Enrollment data for the UALR William H. Bowen School of Law have shown that the institution is growing more diverse in spite of a smaller applicant pool.
The number of minority students admitted and currently enrolled at Bowen has increased to 20 percent from last year’s 15 percent. The class also has about 25 percent out-of-state students.
Shifts in Bowen’s admissions may be the result of an applicant pool whose size and scope has been affected by the fluctuating economic climate. About 860 students applied for the 2012 entering class at Bowen; that number was 1529 in 2011.

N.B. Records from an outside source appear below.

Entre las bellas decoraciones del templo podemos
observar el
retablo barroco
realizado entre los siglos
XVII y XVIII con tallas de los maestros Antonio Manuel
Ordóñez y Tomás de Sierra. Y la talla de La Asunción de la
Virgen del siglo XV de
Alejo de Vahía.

“On the whole, law schools have all had lower numbers of applicants for their available class seats,” said Interim Dean Paula Casey. “We just started seeing more of an impact later than other schools in the country.”
Of Bowen’s 150 new first-year students, 84 are full-time, and 66 are part-time students. These numbers deviate slightly from the average of 90-95 full-time and 60-65 part-time.
“We admitted a quality class this year, despite the smaller pool of applicants,” said Valerie D. James, assistant dean for admissions and scholarships.
While much of the school’s admissions data has slightly shifted, LSAT scores stay fairly level above 150, with a 153 median score for full-time students and 151 for part-time students.
“I think we’ll have to wait to see if these are trends,” said James. “Our median UGPA has gone up a little bit each year, so this year has been an atypical year. I think it is the economy and the effect it is having on the students applying.”